First created in 1990, these raw concrete shapes evoke the ruins of a modernist arcadia held up as a relic, akin to the Elgin Marbles in the British Museum that stand testament to the opulence of the antique world. The dominance of exposed concrete can be read as a critique of the failed modernist utopia of mass public housing, a project that left the individual behind in a grey desert of anonymity. It is in these destructive ruins of history that Genzken identifies a starting point for the human element of chance and coincidence to emerge and redefine a new aesthetic. The present work is made so bluntly – concrete layers poured one upon the other – that its structural dependence on gravity becomes equally graceless and staggering. This volitional arbitrariness forms an aesthetic and philosophical contrast to the highly crafted, sleek, rounded, and colourful wooden objects of Genzken’s early career such as the Ellipsoids and the Hyperbolos that are reminiscent of kayaks or rockets. Fenster does not allude to our classic perception of beauty but rather openly embraces the marks of imperfection that frame different aspects of reality.
The view through the open concrete frame acts as a paradigm for scrutinising the world around us. The relation between the inside and the outside under the conditions of an impending breakdown of the boundaries is the point of origin of these sculptures and recalls the Surrealist examination of this subject, most notably perhaps René Magritte’s The Human Condition. Taking the concept of the painting within a painting and translating it into material presence, Fenster is firmly embedded within its surrounding environment and develops a direct relation to empirical reality.

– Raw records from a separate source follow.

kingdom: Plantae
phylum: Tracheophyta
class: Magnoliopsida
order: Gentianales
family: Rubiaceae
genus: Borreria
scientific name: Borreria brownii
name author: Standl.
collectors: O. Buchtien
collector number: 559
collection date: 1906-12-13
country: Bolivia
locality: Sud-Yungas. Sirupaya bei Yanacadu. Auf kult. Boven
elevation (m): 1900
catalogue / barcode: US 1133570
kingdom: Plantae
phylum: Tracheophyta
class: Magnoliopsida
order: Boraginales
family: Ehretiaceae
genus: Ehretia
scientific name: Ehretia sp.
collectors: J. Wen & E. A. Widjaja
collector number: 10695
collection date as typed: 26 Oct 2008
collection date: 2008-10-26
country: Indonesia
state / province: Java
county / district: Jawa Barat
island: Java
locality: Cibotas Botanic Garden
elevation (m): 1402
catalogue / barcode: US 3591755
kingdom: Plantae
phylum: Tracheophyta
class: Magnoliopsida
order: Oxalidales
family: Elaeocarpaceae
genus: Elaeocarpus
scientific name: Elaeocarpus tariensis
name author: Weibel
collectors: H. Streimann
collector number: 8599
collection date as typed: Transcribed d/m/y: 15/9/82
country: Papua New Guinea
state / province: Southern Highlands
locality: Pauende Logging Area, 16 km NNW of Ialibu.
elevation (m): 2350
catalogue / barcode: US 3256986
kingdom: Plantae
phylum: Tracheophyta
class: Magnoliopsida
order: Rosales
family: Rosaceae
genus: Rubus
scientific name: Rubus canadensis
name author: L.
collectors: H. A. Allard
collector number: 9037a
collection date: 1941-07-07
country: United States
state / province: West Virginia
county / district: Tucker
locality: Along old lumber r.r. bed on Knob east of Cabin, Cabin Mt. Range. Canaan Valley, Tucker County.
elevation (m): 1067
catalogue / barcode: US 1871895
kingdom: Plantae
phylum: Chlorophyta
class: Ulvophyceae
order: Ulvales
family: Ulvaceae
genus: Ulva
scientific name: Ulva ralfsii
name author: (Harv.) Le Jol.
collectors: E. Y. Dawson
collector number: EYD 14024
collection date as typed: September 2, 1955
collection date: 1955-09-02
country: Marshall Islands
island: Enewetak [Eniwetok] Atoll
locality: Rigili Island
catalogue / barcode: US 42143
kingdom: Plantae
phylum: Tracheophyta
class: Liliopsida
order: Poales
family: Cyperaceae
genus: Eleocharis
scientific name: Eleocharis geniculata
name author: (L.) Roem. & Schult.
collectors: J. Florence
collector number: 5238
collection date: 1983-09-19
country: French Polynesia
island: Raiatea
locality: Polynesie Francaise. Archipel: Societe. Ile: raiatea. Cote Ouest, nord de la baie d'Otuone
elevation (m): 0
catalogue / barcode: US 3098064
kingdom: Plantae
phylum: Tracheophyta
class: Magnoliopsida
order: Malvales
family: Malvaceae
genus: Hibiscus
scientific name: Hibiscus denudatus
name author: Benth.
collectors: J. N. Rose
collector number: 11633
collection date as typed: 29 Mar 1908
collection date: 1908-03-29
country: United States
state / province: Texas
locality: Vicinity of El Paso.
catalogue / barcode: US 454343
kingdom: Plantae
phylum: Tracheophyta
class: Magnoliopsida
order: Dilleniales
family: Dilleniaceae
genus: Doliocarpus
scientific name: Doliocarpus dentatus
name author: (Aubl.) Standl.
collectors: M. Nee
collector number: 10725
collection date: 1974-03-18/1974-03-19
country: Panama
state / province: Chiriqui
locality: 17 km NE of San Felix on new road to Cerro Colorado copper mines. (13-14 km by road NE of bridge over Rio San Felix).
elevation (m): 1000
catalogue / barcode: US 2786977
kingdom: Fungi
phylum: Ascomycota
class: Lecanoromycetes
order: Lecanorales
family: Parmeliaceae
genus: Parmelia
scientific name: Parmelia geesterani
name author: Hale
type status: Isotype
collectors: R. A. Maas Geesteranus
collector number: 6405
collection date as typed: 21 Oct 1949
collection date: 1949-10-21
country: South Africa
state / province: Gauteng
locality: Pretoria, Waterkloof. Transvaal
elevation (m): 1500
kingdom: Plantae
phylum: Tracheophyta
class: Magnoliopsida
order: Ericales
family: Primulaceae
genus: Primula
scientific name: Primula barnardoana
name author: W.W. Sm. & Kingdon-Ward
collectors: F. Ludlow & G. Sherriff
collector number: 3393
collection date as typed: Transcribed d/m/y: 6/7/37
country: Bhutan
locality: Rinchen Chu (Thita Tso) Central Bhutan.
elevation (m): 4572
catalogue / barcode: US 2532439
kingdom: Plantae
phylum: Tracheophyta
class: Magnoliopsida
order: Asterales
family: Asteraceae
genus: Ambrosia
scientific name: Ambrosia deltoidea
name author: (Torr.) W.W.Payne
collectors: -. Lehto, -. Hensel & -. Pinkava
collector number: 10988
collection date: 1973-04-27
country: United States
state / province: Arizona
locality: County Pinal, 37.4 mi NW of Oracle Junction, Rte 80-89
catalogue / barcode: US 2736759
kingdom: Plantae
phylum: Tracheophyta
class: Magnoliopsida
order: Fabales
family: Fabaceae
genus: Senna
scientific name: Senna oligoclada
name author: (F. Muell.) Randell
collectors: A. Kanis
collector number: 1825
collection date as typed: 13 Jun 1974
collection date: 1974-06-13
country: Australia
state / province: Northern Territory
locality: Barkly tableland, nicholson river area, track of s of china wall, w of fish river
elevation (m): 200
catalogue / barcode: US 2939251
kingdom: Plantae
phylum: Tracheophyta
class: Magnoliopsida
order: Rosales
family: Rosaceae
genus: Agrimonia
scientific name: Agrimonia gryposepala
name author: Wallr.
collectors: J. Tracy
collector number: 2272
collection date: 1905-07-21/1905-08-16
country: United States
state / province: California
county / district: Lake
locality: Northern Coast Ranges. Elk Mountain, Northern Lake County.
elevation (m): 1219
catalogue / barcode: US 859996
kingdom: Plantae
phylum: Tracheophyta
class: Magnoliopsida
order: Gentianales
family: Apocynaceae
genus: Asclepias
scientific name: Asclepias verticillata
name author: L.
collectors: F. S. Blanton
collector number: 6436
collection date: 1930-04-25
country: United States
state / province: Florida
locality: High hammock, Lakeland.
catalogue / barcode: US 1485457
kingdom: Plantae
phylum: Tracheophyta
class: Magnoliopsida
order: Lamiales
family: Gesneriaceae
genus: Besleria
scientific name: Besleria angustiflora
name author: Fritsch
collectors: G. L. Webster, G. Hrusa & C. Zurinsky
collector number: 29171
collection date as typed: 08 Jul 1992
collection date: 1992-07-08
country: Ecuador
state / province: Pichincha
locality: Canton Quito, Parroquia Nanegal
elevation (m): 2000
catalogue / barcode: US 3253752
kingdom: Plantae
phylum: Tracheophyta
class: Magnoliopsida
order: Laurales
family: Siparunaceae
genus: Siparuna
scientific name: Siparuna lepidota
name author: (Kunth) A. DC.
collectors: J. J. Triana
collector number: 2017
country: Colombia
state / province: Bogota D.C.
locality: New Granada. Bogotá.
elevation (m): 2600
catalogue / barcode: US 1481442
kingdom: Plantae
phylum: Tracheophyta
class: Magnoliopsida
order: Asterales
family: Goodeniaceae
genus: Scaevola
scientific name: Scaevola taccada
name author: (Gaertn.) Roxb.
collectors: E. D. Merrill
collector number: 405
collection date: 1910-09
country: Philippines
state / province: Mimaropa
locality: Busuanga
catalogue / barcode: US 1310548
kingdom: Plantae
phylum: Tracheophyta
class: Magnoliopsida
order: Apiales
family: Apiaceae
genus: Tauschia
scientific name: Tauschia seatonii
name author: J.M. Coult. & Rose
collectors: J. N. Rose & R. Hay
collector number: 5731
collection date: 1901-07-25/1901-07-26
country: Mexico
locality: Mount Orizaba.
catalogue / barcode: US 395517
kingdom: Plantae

As one of the pre-eminent and most influential German artists of her time, Isa Genzken has created a fascinatingly diverse oeuvre, oscillating seamlessly between a variety of mediums that range from sculpture, photography, installation, and painting. Embracing different styles and materials for each series as a new departure, Genzken has constantly developed and re-invented her own artistic practice in order to comment on the political, architectural, and everyday aspects of contemporary culture. Writing on Genzken’s multifaceted and visionary practice, curator Alex Farquharson poignantly states that “… the trajectory of Genzken’s work seems one of the most fascinating of its time. Rarely in sync with the artistic fashions of the day, her new departures have often only been properly understood some time after the event. Hers is an exceptionally complex oeuvre that has gained in significance over time” (Alex Farquharson, ‘What Architecture Isn’t’ in: Alex Farquharson, Diedrich Diederichsen and Sabine Breitwieser, Isa Genzken, London 2006, p. 33).